だが、そこにも敵軍が展開していた。アンジェの指揮により幾重にも張り巡らされた罠の最後の一つがそこにあった。当然敵軍は砲撃してきたが、ここに援軍が到着する。

 キルヒアイス艦隊だった。

 キルヒアイス艦隊はヴァーミリオン星域に急行しようとしたが、既に大勢は決まっており、敵味方の影も形も見えなかった。そこで敗残の兵力を吸収しながらイゼルローン要塞に急行したのである。
 ワープアウトとキルヒアイス艦隊の到着が重なり合ったのは偶然か必然か。それはわからないが、ともかくもキルヒアイス艦隊の10万余隻の奮闘のおかげで窮地を脱することができた。

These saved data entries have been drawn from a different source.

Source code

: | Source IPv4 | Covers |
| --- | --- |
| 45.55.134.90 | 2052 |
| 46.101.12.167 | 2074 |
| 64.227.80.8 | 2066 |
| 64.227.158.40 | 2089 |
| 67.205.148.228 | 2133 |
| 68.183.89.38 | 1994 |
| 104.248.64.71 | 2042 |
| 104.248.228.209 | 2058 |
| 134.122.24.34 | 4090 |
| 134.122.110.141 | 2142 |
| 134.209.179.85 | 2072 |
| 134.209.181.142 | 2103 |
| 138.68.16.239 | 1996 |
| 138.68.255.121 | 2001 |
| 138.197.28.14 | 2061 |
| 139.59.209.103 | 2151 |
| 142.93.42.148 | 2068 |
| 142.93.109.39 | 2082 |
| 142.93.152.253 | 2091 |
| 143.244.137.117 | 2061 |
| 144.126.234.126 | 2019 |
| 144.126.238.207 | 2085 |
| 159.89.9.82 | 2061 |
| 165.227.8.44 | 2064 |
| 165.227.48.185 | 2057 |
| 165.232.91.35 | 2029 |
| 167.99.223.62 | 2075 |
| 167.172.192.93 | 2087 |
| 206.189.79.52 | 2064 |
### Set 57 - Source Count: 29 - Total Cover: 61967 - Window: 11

 最後に帰還したのはミッターマイヤー艦隊とティアナ艦隊、そしてアレーナ艦隊である。ミッターマイヤー、ティアナ両軍とも損害はほとんどなかったが、散々な状況だった。エネルギーを節約し、それでいて快速を保ちつつ、敵の接触を避け、あわやと言うところで近くに派遣されていたアレーナ艦隊と合流し、どうにか帰ってきたのである。
 アイゼナッハ艦隊、ワーレン艦隊の行方は分からない。ウルヴァシーに駐留しているロワール・ルークレティアの行方も分からない。その他の各星系に分派させていた艦隊の行方も分からない。未だその姿を見ていないのだ。
 また、殿をしたバーバラの行方も分からない。

 ロイエンタールの戦死を聞いたミッターマイヤー、そしてティアナの顔色は蒼白になり、二人は自室に引きこもってしまった。